Stored data
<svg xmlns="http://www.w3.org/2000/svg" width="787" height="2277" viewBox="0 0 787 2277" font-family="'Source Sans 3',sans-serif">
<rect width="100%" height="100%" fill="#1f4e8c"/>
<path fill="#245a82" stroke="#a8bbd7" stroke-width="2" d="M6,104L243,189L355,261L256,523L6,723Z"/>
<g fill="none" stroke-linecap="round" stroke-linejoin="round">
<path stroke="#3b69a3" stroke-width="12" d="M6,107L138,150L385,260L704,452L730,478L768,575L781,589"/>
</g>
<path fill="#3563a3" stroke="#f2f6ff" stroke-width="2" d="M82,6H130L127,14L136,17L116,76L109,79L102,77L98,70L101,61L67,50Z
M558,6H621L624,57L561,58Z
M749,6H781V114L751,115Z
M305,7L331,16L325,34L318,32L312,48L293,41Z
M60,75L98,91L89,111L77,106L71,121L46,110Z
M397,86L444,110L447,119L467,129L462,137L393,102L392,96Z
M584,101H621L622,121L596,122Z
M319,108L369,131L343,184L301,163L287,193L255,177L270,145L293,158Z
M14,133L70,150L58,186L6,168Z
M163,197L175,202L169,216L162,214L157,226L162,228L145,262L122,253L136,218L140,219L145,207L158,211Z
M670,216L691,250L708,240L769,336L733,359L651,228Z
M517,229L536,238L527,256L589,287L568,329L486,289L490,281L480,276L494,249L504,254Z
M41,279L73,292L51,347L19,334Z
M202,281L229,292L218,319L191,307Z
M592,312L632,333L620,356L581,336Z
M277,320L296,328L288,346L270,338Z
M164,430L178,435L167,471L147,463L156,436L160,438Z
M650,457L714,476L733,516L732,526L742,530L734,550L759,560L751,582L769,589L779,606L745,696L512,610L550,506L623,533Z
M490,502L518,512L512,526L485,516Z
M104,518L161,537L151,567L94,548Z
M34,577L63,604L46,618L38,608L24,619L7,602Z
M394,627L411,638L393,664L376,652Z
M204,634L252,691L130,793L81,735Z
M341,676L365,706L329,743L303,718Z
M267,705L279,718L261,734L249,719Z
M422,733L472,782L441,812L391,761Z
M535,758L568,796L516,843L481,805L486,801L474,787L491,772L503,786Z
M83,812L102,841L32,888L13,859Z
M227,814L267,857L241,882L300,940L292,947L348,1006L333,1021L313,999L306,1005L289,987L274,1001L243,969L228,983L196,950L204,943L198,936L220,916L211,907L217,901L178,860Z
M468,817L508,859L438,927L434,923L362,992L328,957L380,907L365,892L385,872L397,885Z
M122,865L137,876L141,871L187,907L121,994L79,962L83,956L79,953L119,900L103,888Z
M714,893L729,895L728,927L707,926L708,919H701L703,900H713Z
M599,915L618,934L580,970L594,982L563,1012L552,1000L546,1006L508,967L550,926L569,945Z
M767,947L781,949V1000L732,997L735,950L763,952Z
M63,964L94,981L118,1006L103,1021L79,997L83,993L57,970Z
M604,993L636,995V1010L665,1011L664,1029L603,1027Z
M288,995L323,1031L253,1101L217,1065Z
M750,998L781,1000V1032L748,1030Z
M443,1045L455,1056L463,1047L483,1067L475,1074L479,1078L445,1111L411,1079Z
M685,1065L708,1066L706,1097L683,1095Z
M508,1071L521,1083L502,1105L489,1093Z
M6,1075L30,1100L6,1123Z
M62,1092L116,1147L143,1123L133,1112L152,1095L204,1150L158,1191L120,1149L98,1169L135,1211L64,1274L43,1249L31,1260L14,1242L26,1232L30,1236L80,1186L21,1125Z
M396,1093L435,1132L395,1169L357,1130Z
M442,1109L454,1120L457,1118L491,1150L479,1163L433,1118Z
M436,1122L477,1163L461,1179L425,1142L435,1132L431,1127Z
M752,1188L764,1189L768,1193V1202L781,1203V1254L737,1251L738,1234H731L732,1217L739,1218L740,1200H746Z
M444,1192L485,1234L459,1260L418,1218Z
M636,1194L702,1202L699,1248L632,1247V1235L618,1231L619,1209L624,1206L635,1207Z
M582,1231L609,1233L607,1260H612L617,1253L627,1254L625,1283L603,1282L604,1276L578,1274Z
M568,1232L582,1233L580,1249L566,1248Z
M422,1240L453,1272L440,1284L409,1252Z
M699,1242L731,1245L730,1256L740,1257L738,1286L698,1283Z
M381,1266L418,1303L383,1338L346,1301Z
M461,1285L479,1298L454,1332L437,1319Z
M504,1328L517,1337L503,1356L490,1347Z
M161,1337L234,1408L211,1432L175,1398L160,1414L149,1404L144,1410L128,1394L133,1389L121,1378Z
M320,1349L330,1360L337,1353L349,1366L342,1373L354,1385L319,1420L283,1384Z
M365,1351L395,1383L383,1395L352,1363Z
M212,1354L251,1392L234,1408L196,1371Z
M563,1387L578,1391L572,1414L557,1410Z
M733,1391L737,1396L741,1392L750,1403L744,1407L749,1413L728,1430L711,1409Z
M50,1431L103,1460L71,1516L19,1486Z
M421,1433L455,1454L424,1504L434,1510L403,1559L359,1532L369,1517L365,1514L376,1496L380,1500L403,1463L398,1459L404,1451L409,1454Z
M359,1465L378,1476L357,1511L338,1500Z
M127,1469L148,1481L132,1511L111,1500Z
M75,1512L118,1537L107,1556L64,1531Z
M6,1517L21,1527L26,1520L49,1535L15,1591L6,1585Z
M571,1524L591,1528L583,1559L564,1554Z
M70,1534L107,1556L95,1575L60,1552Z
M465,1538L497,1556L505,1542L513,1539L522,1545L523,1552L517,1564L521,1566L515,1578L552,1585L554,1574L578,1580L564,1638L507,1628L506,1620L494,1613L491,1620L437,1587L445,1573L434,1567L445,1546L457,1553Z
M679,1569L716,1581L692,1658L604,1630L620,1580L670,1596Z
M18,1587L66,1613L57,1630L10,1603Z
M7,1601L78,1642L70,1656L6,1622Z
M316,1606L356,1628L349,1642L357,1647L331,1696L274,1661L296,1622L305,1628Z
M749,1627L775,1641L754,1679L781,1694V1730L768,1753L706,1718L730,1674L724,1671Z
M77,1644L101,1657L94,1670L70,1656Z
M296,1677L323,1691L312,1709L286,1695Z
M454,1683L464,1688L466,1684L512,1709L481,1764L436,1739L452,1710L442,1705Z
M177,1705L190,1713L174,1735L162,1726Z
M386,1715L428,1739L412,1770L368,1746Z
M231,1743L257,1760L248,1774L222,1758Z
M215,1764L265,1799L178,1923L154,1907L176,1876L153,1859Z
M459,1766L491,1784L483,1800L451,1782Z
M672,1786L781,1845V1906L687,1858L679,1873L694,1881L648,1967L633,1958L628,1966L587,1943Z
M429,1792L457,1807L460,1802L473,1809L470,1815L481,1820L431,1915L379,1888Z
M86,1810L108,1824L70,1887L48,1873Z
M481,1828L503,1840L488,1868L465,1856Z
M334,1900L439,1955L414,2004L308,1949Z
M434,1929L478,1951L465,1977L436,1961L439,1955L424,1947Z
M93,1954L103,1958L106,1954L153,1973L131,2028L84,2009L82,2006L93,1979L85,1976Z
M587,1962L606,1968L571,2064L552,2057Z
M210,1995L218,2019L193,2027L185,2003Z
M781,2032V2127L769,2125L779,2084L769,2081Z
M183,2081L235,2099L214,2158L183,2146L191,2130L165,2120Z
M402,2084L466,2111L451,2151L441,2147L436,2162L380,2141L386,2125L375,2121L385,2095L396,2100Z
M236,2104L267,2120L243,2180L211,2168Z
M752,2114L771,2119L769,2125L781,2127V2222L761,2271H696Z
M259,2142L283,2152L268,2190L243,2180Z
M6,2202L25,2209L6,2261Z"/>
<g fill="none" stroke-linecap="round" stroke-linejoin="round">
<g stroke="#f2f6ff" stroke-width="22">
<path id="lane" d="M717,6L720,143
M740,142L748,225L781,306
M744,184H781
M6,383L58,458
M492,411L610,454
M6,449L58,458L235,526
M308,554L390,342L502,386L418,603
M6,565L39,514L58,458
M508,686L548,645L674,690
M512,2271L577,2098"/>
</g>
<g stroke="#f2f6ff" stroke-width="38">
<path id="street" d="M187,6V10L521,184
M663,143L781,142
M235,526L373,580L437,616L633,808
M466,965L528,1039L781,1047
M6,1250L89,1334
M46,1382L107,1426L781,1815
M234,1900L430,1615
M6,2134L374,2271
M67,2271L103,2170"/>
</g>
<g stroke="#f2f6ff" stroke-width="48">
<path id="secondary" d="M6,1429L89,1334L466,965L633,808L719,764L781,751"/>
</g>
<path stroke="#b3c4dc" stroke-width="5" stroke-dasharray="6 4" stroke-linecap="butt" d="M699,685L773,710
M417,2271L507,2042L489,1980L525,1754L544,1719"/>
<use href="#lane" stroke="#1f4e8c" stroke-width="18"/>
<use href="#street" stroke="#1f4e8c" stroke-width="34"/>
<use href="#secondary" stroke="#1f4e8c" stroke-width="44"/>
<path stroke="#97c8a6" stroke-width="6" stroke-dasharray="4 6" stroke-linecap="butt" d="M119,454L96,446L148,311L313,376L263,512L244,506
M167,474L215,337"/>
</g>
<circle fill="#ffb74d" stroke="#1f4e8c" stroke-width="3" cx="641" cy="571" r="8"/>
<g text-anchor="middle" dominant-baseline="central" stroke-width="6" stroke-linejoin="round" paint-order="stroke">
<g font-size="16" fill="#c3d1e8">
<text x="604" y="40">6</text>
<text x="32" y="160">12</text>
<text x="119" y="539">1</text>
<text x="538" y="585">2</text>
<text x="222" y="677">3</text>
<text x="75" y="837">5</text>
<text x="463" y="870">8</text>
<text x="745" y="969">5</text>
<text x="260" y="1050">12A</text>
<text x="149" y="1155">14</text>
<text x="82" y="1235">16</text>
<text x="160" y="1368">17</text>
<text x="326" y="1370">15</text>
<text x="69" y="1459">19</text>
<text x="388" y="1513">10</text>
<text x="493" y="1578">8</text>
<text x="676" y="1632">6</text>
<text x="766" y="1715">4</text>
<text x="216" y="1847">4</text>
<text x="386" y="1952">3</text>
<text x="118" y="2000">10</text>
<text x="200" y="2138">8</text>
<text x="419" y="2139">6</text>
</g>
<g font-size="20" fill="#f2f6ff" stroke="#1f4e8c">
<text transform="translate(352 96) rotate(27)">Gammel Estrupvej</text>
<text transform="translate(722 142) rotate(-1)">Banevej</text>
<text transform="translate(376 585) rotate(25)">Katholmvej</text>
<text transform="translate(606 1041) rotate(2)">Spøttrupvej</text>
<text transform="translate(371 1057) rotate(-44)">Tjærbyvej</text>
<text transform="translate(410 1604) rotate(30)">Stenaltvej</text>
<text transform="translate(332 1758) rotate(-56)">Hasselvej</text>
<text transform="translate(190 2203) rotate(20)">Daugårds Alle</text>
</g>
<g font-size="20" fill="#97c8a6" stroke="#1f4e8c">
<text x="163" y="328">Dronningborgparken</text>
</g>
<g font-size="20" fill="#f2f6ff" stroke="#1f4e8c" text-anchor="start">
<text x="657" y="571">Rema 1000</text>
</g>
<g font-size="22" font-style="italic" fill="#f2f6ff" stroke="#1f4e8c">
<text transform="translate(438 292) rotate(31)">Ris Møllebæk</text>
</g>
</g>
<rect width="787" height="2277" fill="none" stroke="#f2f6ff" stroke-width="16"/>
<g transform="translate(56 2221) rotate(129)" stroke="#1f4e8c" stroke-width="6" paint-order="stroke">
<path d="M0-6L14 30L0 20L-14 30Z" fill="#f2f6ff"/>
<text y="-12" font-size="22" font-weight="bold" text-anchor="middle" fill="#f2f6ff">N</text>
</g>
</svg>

Work item = Locate the word "rect" in the entries, and copy every line where it is found.

Output =
<rect width="100%" height="100%" fill="#1f4e8c"/>
<rect width="787" height="2277" fill="none" stroke="#f2f6ff" stroke-width="16"/>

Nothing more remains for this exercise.